Required actions ▸
- A) Translate this sentence from the race report into Spanish: "The red flag was brought out and, with more than three-quarters of the race done, that meant a result was declared."
- B) Answer these questions from the race report:
(i) Which tire did the drying track suit more?
(ii) Which consecutive retirement at his home round was Barrichello's stop?
(iii) What car was Mark Webber driving when he crashed?

Source passage ▸
-------------------------
The resultant aquaplaning accounted eventually for six cars, without any respect given to the reputation of their drivers: one of them even was Schumacher, resulting in his first non-finish for nearly two years.
Schumacher was one of the Curva do Sol victimsPhoto: Motorsport Images
The drying track suited the Bridgestone tyre more than the Michelin, and the Japanese-shod home-favourite Rubens Barrichello shadowed French-shod leader Coulthard, then passed when he ran wide and streaked clear. His legendary foul luck in this race was surely at last to end?
No. Before we knew it his Ferrari rolled to a halt on track. Incredibly, it was out of fuel. And it was his ninth consecutive retirement at his home round.
“He drove a highly-intelligent, controlled race, paced himself perfectly, and stayed calmly on the track when his team leader fell off,” Taylor observed. “This time he’d really got this race won. He wanted it so badly, and just about everyone else wanted it for him too. When did a Ferrari last suffer a fuel system failure, for heaven’s sake?”
Underlining also that early 2003 was a departure from what we’d grown used to, this also was Ferrari’s first no score since the European Grand Prix of late 1999.
Coulthard, therefore, looked set fair. He made his final stop and dropped to fourth, but no worry as those ahead still had to make their final halts.
Yet we never got that far; Coulthard became another of this race’s might-have-beens. Mark Webber in his Jaguar had a spectacular smash in the hemmed-in curving start-finish section, scattering the road with debris.
Jarno Trulli driving through the debris of Webber and AlonsoPhoto: Motorsport Images
Then a young Fernando Alonso, running third, slammed into the debris then into the barriers at both sides of the track. It meant he left the circuit on a stretcher. It ended a fine drive, after a penalty for passing under yellow and pitting twice in two laps when Renault put the wrong tyres on.
He and Räikkönen were another way that 2003 was different. For years we’d asked who’d lead the post-Schumacher generation. Now we knew.
The red flag was brought out and, with more than three-quarters of the race done, that meant a result was declared. But even that was far from straightforward.
-------------------------
Saved data entries ▸
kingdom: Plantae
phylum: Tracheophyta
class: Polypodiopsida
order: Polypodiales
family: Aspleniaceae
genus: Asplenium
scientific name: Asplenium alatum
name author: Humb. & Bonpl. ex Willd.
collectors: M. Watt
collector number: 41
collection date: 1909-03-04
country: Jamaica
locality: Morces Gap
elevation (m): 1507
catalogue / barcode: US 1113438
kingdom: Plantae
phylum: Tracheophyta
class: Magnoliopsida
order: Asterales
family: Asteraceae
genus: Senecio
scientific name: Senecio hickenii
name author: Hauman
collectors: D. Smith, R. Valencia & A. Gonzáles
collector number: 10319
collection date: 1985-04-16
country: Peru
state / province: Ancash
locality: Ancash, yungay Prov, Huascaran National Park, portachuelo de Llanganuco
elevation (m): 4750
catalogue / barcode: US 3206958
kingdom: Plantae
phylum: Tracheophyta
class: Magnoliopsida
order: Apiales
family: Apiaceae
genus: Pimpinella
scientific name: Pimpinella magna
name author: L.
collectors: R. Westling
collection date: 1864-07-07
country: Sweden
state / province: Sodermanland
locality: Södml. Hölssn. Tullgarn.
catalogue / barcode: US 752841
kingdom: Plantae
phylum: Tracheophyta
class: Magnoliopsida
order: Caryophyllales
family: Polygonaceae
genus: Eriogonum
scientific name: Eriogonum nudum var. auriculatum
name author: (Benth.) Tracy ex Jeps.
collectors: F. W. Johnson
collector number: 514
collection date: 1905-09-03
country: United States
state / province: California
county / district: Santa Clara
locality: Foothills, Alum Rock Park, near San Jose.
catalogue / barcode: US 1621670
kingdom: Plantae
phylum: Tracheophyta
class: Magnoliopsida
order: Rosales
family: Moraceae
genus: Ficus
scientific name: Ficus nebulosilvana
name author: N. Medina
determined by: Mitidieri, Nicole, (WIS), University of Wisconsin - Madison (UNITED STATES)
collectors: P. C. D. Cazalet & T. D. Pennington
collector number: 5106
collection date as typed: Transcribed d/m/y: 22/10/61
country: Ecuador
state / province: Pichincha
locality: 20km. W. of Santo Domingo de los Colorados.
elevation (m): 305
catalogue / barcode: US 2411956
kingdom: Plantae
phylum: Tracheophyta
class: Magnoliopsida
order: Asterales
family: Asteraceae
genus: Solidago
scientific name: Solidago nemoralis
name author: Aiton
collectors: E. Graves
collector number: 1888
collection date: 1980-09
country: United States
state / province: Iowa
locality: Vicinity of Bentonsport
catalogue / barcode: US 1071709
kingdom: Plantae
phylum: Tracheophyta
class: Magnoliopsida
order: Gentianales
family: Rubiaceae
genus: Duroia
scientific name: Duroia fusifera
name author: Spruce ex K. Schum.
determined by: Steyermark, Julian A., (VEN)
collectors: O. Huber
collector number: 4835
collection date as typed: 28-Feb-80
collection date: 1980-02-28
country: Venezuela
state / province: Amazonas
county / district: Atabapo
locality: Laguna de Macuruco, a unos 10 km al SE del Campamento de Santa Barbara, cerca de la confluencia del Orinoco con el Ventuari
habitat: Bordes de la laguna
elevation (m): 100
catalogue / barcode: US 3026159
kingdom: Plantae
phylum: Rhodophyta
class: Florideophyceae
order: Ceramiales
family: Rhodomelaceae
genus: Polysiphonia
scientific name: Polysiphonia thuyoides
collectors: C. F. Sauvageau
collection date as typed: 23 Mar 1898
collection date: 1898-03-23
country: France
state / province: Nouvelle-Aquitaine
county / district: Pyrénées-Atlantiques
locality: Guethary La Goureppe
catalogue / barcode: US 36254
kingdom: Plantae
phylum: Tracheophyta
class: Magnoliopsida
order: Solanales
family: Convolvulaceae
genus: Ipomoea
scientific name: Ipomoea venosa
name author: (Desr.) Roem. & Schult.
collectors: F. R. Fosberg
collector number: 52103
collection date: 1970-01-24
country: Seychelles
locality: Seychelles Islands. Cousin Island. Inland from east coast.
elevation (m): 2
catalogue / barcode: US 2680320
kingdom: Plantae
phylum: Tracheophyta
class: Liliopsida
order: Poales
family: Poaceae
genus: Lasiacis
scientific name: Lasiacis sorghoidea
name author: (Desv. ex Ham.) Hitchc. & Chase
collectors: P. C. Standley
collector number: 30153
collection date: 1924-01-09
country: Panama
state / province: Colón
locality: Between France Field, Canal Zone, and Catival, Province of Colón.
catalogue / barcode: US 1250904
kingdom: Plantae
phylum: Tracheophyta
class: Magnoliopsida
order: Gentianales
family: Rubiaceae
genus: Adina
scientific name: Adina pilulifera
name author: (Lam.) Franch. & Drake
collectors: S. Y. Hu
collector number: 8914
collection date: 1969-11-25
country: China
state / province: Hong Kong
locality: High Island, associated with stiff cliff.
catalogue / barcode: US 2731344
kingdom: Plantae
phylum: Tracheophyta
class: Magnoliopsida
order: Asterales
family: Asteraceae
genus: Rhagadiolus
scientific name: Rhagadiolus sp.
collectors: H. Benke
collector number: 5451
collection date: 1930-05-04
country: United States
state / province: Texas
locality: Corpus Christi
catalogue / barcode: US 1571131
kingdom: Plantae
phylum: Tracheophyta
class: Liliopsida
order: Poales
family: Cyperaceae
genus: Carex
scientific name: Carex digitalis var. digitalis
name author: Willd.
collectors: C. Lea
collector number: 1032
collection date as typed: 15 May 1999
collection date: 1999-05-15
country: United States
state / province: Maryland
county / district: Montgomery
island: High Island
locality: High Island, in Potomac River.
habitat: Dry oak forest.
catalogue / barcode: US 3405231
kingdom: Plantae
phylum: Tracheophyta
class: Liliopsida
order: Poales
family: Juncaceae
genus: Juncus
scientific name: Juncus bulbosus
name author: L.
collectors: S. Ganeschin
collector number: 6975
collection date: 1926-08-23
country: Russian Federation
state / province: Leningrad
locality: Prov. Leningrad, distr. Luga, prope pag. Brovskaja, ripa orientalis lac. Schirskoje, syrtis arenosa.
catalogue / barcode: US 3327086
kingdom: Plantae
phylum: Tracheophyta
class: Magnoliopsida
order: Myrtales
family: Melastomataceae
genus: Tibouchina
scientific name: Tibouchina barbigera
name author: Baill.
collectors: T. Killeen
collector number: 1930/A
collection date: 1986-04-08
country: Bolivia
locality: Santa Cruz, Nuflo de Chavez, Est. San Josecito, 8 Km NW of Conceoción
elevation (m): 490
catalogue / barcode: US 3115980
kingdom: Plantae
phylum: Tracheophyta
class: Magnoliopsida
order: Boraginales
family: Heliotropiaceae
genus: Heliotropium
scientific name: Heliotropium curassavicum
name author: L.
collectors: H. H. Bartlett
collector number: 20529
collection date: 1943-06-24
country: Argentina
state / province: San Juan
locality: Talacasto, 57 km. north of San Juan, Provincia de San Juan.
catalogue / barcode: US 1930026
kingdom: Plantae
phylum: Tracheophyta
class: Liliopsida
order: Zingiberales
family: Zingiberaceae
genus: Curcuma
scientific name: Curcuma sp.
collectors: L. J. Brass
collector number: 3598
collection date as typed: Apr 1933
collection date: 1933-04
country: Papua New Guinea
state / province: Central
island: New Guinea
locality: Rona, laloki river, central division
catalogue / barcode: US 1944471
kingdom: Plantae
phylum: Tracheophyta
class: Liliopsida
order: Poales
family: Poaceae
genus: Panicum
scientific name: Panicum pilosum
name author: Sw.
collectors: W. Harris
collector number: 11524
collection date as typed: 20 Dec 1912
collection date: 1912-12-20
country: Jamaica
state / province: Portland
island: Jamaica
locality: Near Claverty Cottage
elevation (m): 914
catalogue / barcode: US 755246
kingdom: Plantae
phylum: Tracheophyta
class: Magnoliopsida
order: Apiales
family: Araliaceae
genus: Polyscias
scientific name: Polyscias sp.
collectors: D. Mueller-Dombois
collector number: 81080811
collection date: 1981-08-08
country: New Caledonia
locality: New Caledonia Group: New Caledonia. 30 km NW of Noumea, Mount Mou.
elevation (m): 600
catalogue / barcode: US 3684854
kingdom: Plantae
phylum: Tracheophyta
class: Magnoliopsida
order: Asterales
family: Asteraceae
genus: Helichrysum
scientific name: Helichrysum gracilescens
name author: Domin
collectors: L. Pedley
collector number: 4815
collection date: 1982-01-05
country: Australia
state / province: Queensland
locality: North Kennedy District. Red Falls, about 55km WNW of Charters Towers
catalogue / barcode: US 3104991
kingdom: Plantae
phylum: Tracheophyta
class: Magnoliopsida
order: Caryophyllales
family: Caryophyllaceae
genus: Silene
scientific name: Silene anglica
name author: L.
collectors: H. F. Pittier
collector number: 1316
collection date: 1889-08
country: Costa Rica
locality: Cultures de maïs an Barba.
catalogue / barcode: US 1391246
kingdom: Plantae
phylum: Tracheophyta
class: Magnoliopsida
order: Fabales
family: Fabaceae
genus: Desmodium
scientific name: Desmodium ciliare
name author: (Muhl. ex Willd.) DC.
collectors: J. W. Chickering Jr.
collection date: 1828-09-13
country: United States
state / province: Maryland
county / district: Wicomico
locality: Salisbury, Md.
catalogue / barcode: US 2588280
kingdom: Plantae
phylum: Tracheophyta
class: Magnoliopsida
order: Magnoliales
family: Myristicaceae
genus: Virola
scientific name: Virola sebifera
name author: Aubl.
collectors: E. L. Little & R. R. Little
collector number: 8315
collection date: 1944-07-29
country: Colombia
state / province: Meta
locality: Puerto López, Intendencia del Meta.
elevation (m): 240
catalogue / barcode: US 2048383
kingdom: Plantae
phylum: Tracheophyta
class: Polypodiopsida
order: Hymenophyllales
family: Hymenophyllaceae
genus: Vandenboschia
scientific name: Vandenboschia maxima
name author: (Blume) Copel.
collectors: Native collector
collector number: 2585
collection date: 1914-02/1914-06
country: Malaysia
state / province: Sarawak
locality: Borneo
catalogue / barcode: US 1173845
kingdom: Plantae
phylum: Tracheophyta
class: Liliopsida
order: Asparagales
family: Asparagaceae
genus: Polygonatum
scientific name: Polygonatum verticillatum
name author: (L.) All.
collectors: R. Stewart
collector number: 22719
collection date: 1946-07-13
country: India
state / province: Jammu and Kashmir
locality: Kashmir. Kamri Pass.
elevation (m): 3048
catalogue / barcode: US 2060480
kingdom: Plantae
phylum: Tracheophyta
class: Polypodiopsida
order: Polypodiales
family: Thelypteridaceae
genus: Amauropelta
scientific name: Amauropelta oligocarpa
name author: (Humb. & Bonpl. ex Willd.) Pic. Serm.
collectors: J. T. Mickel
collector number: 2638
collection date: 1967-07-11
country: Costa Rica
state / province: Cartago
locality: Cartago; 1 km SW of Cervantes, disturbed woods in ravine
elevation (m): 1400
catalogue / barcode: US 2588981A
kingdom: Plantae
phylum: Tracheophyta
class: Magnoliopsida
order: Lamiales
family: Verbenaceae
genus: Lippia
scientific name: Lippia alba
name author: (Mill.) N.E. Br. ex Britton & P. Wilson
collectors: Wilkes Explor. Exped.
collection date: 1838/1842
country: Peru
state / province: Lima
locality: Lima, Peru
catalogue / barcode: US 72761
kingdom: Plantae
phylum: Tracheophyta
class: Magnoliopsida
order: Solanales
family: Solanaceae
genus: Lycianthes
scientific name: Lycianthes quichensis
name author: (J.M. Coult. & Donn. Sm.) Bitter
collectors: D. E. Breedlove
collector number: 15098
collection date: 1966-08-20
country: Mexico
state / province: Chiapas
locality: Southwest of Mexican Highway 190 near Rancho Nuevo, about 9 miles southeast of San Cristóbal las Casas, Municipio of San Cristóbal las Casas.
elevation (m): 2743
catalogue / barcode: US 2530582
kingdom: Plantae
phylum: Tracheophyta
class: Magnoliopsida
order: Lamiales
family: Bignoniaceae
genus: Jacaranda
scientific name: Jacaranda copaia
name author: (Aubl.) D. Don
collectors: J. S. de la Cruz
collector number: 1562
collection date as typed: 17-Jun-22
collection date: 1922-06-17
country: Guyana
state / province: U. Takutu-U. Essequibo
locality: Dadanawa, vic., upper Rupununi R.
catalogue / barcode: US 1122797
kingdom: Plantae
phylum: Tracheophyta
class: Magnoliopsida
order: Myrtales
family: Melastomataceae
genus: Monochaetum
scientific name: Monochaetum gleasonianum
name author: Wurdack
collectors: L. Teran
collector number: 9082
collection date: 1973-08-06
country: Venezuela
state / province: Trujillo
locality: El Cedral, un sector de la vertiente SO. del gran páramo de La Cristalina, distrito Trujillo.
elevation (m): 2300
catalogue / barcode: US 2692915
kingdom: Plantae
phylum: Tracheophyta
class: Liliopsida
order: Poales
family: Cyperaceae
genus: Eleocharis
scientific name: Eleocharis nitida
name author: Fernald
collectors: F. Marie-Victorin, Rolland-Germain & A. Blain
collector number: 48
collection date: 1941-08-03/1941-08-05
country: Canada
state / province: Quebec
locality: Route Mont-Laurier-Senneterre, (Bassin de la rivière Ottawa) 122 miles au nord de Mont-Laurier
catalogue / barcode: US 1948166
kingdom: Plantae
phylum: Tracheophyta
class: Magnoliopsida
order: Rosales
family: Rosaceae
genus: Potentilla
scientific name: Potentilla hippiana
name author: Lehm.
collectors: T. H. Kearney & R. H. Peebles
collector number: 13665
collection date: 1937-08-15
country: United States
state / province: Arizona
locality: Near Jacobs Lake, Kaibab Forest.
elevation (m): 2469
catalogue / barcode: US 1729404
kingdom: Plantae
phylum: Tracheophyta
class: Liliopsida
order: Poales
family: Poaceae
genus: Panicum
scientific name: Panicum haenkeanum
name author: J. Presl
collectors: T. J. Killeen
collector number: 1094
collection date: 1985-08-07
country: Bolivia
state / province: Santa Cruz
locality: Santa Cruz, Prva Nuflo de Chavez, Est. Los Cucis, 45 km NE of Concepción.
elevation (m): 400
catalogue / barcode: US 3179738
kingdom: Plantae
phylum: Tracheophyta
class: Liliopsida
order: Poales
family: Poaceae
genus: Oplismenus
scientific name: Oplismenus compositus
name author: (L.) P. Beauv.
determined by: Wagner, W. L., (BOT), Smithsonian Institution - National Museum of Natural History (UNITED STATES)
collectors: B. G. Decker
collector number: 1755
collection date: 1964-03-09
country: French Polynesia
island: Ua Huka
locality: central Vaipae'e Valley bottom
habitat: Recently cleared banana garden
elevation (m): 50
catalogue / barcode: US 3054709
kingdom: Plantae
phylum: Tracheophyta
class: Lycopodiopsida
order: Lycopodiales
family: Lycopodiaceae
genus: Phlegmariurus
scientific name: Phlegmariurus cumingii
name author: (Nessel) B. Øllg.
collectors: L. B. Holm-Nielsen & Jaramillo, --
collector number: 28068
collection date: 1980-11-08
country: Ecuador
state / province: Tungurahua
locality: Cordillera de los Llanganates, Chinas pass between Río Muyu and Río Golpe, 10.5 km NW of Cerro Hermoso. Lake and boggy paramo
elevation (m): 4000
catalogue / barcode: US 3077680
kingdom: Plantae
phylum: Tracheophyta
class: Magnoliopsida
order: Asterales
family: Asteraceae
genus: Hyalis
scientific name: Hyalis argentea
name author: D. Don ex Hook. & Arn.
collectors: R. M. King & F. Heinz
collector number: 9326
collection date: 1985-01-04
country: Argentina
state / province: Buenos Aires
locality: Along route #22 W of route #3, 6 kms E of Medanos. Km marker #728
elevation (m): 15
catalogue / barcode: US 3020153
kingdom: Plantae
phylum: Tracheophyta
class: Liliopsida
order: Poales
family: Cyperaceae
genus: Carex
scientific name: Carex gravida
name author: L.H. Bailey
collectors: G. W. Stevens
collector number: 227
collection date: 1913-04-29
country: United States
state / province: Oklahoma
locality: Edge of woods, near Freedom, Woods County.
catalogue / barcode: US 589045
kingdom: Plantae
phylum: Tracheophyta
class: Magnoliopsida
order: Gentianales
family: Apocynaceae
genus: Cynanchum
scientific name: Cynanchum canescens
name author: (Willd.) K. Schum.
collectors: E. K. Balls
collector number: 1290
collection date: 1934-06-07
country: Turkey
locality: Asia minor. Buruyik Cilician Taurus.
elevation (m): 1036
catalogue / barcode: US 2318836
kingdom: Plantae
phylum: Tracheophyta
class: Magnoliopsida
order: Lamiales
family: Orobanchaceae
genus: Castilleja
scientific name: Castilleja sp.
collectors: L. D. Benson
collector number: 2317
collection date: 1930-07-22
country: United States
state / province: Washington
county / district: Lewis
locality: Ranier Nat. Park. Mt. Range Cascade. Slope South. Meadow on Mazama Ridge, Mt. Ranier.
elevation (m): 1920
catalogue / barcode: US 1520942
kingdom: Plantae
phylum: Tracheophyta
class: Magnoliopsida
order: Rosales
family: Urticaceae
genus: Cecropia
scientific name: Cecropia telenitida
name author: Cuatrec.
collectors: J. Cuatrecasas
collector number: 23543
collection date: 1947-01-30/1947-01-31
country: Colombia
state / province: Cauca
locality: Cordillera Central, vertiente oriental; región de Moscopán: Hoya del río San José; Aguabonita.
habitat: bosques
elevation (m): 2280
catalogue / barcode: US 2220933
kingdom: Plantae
-------------------------
Solutions to the tasks ▸
- A) Se sacó la bandera roja y, con más de tres cuartas partes de la carrera completadas, eso significó que se declaró un resultado.

- B)
(i) The Bridgestone tire.
(ii) His ninth.
(iii) A Jaguar.